Quel est ton parcours ?
Je viens d’un endroit proche de Bijapur, je vivais dans une communauté disons dominante, qui possédait des terres, qui disait un peu à tout le monde quoi faire, qui avait beaucoup de Dalits [1] à son service. J’ai grandi dans cet environnement mais je comprenais ce qui se passait. J’ai fini par partir pour rejoindre une communauté de Dalits. C’est là que j’ai construit mes idées, elles ne m’ont plus quitté, elles sont en moi maintenant. Quelques années plus tard, j’ai été élu délégué du village le village où je vivais, j’étais jeune adulte. Mais cette élection gênait clairement les représentants locaux du parti du Congrès et du BJP, qui ont alors essayé de m’intimider en lançant de fausses accusations contre mon père. Il a été obligé de me désavouer en public pour se sauver et c’est là que j’ai rejoint Bangalore et Fedina. Même si au début ils me donnaient juste 1 000 roupies par mois [rires]. J’ai commencé à travailler sur le droit à la terre, mais la mafia s’en est mêlée, ils ont menacé ma future femme. J’ai dû plier bagage une nouvelle fois.

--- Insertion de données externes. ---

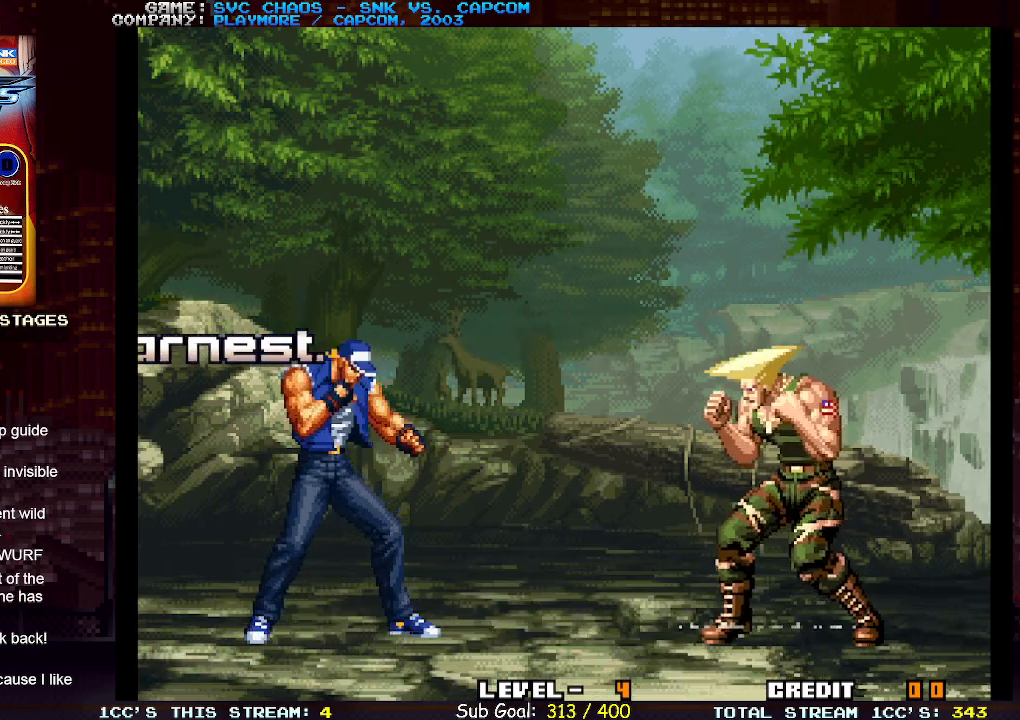
{"buttons": [], "left_stick": "up-right", "events": [[183, "left_stick", "right"], [233, "left_stick", "up-right"]]}
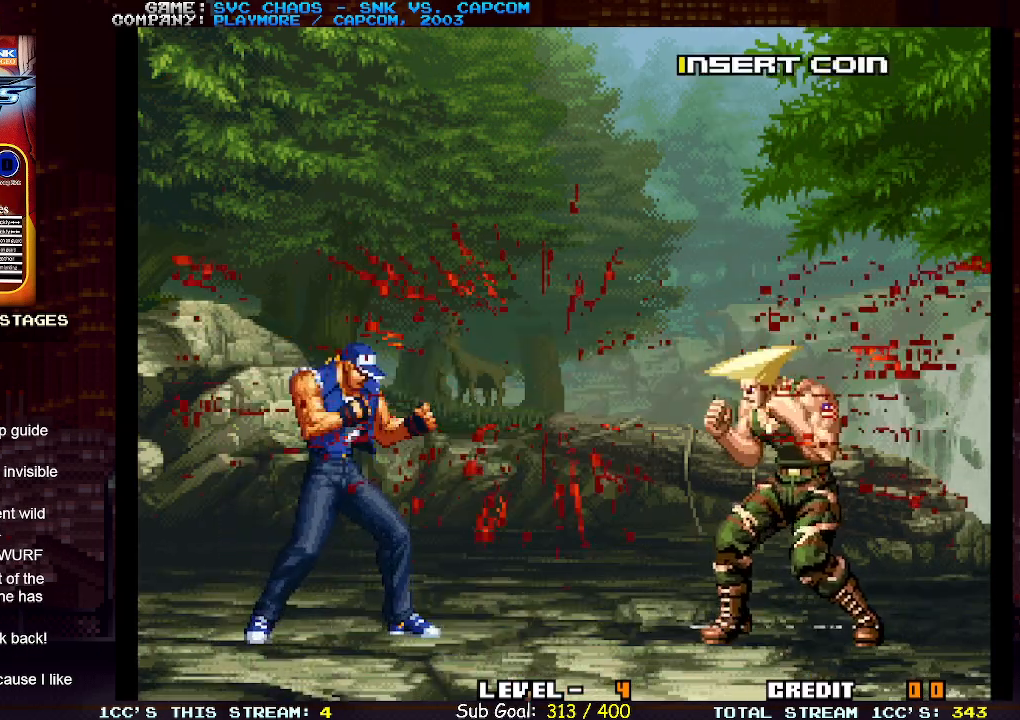
{"buttons": [], "left_stick": "left", "events": [[333, "left_stick", "center"], [383, "left_stick", "left"]]}
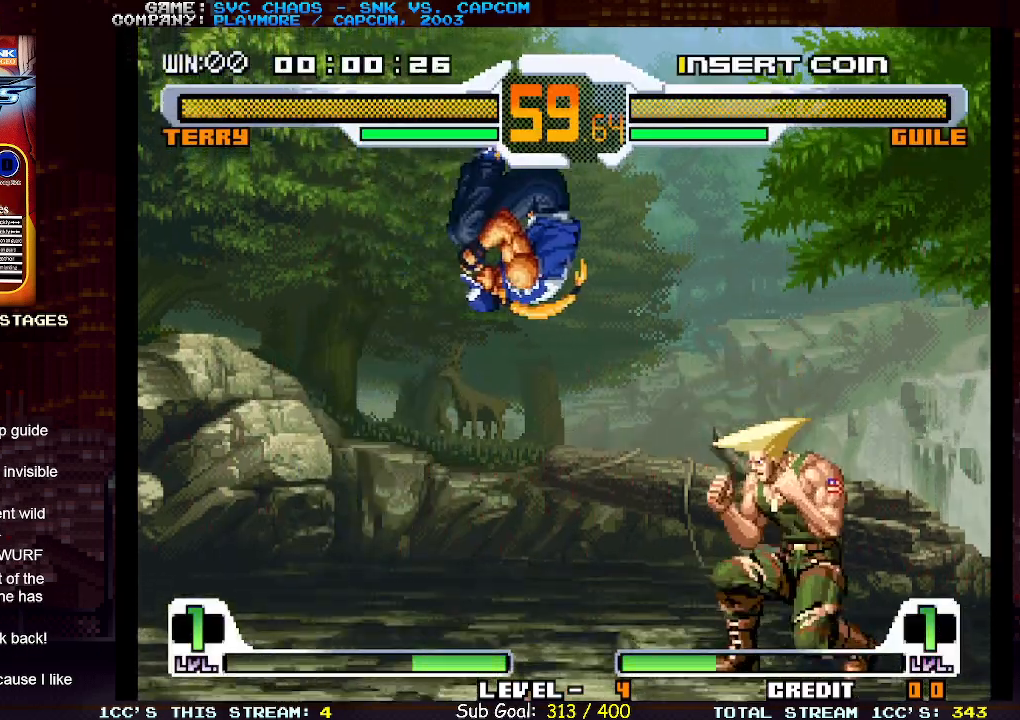
{"buttons": [], "left_stick": "left", "events": [[33, "CIRCLE", "down"], [83, "left_stick", "center"], [200, "CIRCLE", "up"], [400, "left_stick", "left"]]}
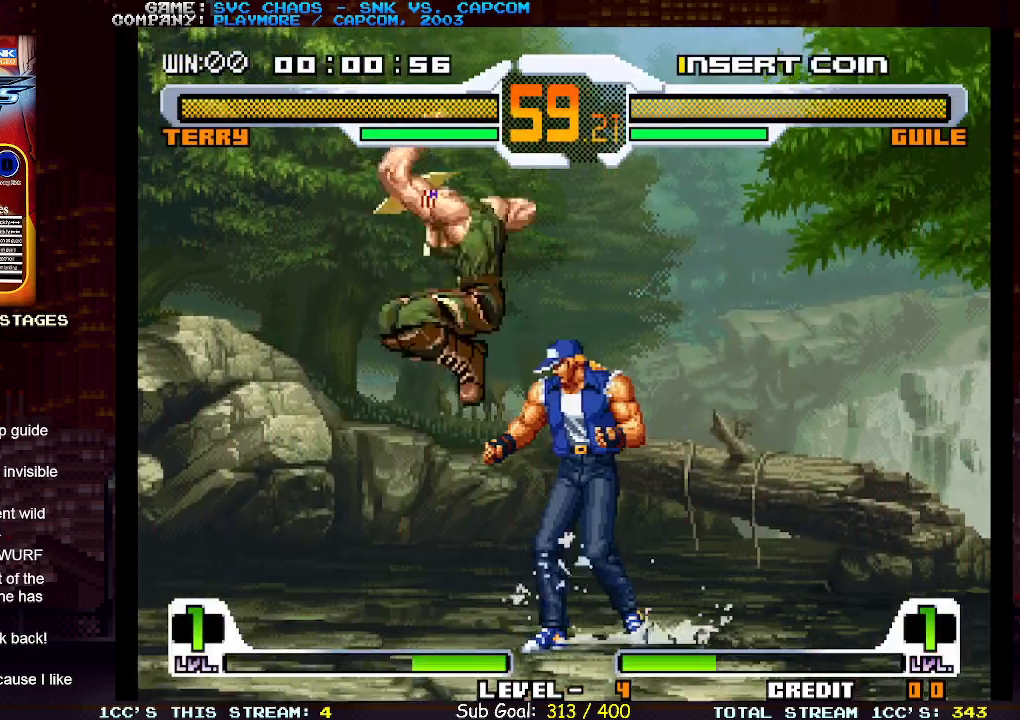
{"buttons": [], "left_stick": "left", "events": [[100, "CIRCLE", "down"], [117, "left_stick", "center"], [183, "CIRCLE", "up"], [250, "left_stick", "left"], [333, "SQUARE", "down"], [433, "SQUARE", "up"]]}
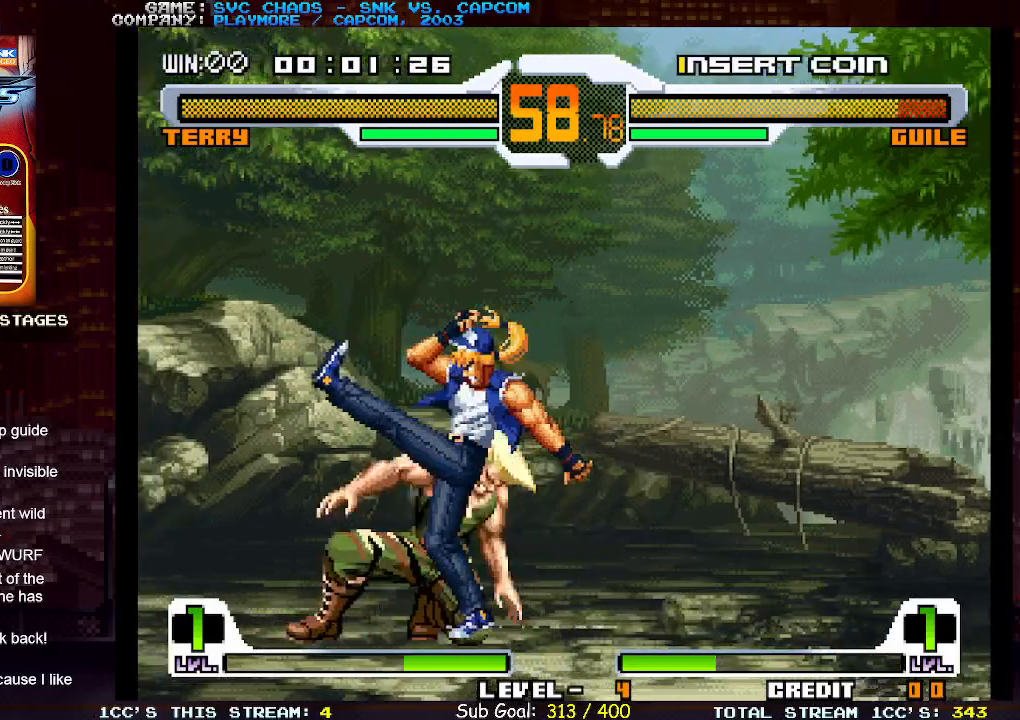
{"buttons": [], "left_stick": "down", "events": [[83, "left_stick", "down"], [200, "left_stick", "right"], [267, "SQUARE", "down"], [333, "left_stick", "center"], [383, "SQUARE", "up"], [450, "left_stick", "down"]]}
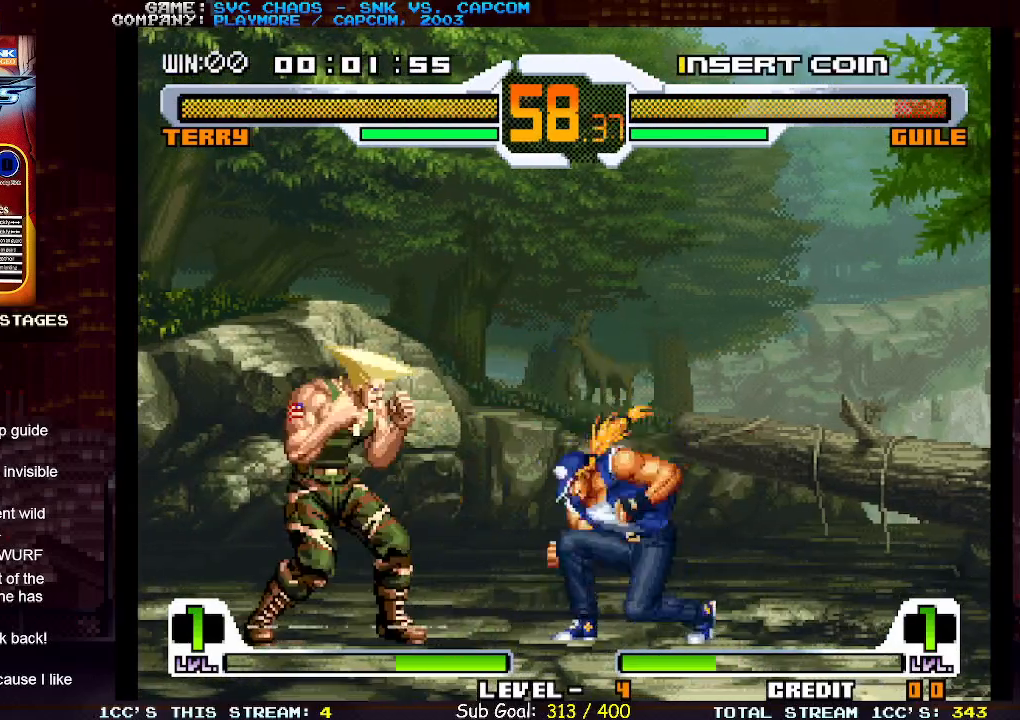
{"buttons": [], "left_stick": "center", "events": [[67, "left_stick", "right"], [117, "SQUARE", "down"], [183, "SQUARE", "up"], [283, "left_stick", "center"]]}
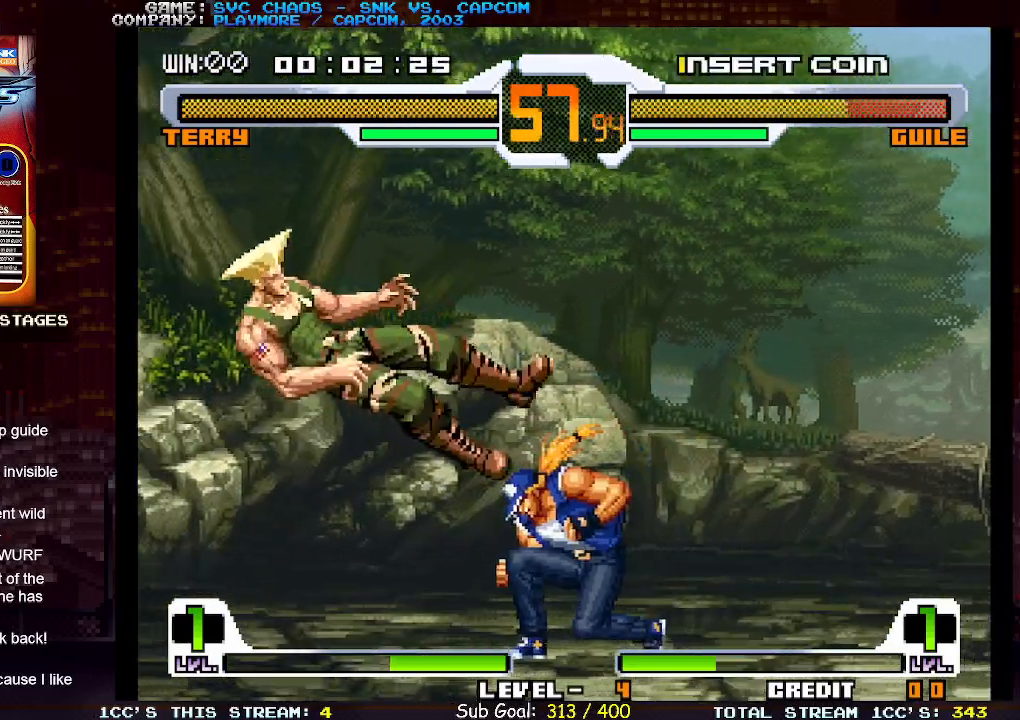
{"buttons": [], "left_stick": "center", "events": [[67, "left_stick", "left"], [350, "left_stick", "center"], [400, "left_stick", "left"], [467, "left_stick", "center"]]}
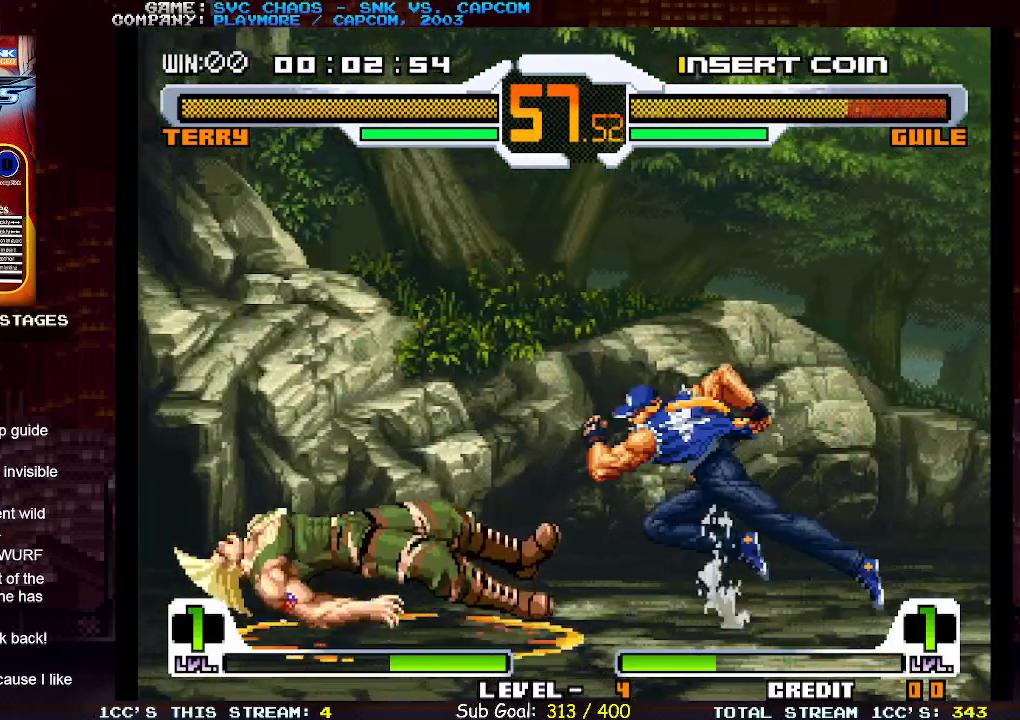
{"buttons": [], "left_stick": "left", "events": [[50, "left_stick", "left"]]}
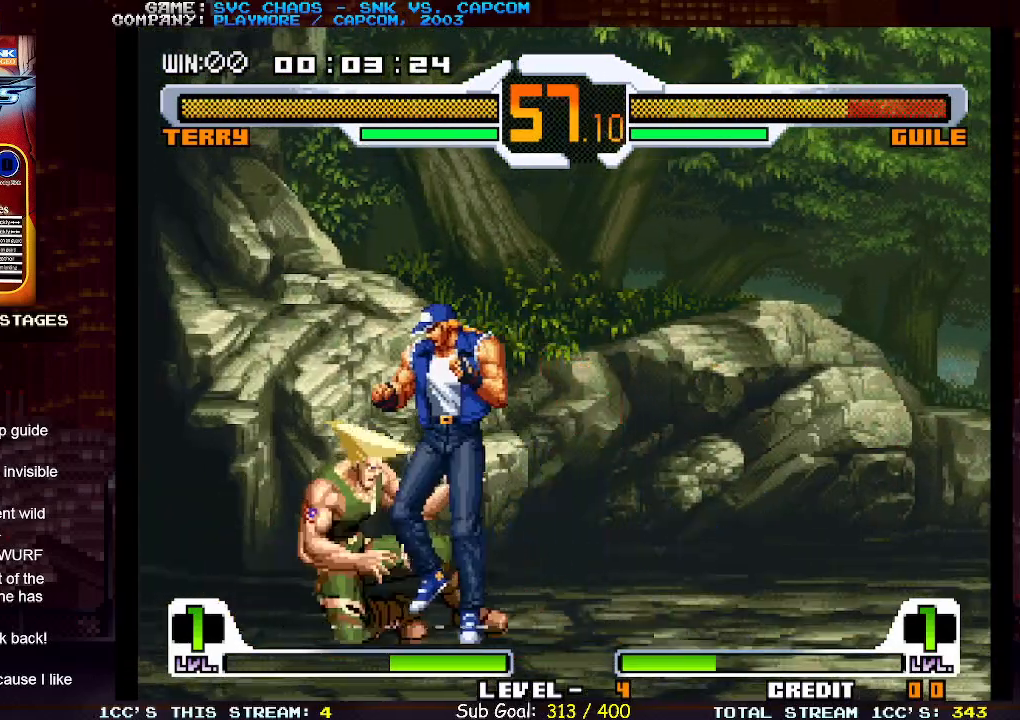
{"buttons": [], "left_stick": "down-right", "events": [[33, "CIRCLE", "down"], [50, "left_stick", "center"], [133, "CIRCLE", "up"], [250, "left_stick", "down-left"], [317, "TRIANGLE", "down"], [433, "TRIANGLE", "up"], [500, "left_stick", "down-right"]]}
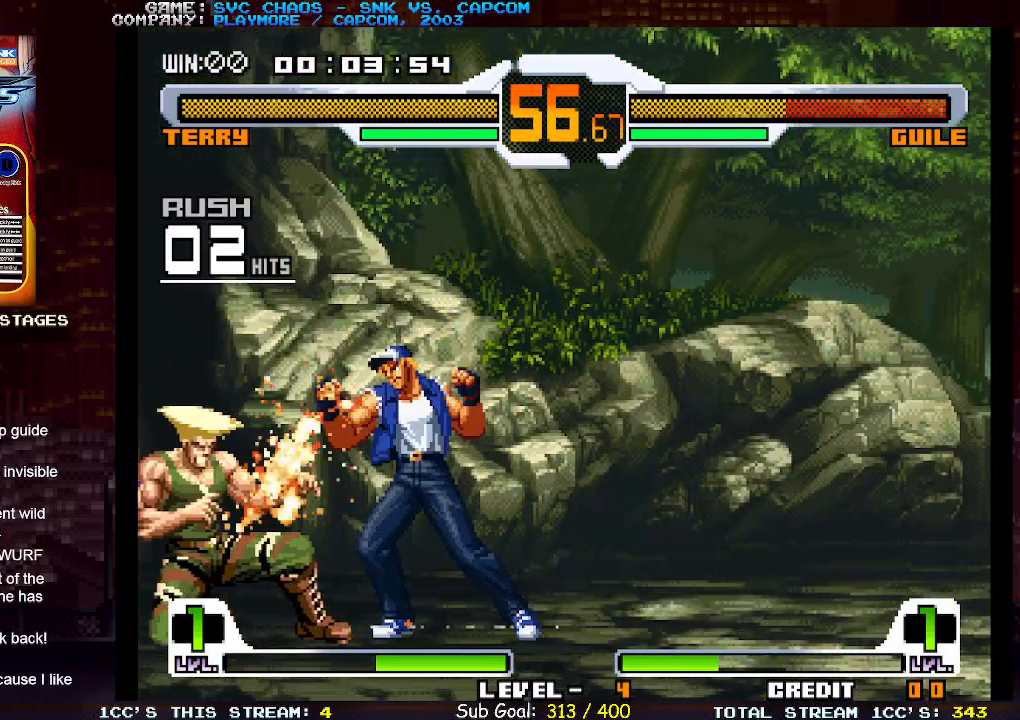
{"buttons": [], "left_stick": "center", "events": [[50, "left_stick", "right"], [117, "SQUARE", "down"], [200, "SQUARE", "up"], [267, "left_stick", "center"]]}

Tu es retourné à Bijapur ?
Oui, à Bijapur il existait une antenne locale de Fedina mais qui n’en suivait pas vraiment le positionnement. On m’a envoyé dans la ville pour en prendre la coordination. On s’est concentré sur les bidonvilles qui peuplent la ville, dans lesquels vivent des employés de maison, des ouvriers…On s’est adapté à cet environnement. C’est à ce moment que Fedina a développé son approche par le droit. A l’origine, notre action était de faire reconnaitre le droit à la terre des habitants des bidonvilles. L’Etat refusait de leur accorder ces droits, il acceptait seulement d’aménager les terrains mais en chassant les occupants. A partir de ce moment-là la population a commencé à s’intéresser à la question, puis à d’autres thématiques et donc à devenir plus consciente de sa situation sociale. Il y a tellement de lois dans ce pays mais qui ne sont pas appliqués, il faut donc s’organiser pour qu’elles le soient. Mais il ne faut pas s’organiser n’importe comment, se mettre en groupe ne suffit pas, il faut formaliser la démarche, créer un syndicat reconnu par l’Etat, pour être en mesure de négocier. Il faut aussi déclencher l’idée du syndicat, les gens ne voient pas tout de suite l’intérêt, ils sont là pour travailler, c’est tout. On a donc commencé à parler aux employées de maison, aux ouvriers. On leur disait : "votre travail doit être reconnu, c’est un travail digne que vous avez. Pourquoi ne demandez-vous pas une augmentation de salaire ? " Ils sont allés voir leur employeur, et ont réalisé qu’il était important d’y aller en groupe. De cette façon l’idée d’un collectif a commencé à apparaître. La graine était plantée d’une certaine manière.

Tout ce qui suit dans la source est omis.